What is the explanation for the two possible reactions of $\ce{H2O2}$ with $\ce{KI}$ in acid media (iodide-catalyzed decomposition of hydrogen peroxide or iodide oxidation by hydrogen peroxide) and what determines the prevalence of one over the other?

It is known that if the hydrogen peroxide is concentrated, the pathway which results in the decomposition of hydrogen peroxide is favored. Otherwise, the iodide oxidation is predominant.

Two well-known chemistry demonstrations (elephant's toothpaste and the iodine clock) rely on these reactions.

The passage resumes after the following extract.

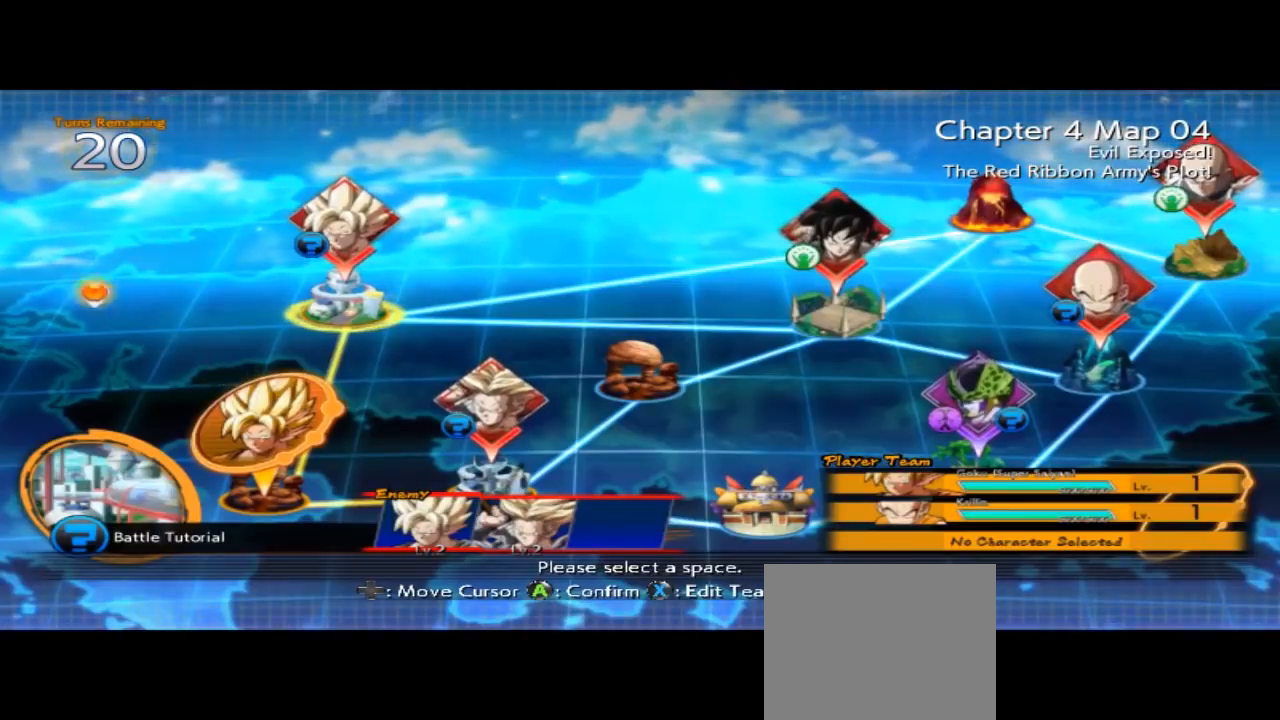
{"buttons": [], "left_stick": "up-right", "events": [[33, "left_stick", "up-left"], [200, "left_stick", "up"], [500, "left_stick", "up-right"]]}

The first one involves the decomposition of hydrogen peroxide

$$ \ce{2H2O2 ->[\ce{KI}] 2H2O + O2} $$ which is believed to occur through the following mechanism $$ \ce{H2O2 +I- + H+ -> HOI + H2O} $$ $$ \ce{HOI + H2O2 -> H2O + O2 +I- + H+} \text{(rate-determining step)} $$

On the other hand, the reaction that happens in the iodine clock is $$ \ce{H2O2 + 3 I- + 2 H+ -> I3- + 2H2O} $$

I would like to understand this phenomenon based on thermodynamic or kinetic data, since I could not find an explanation for it.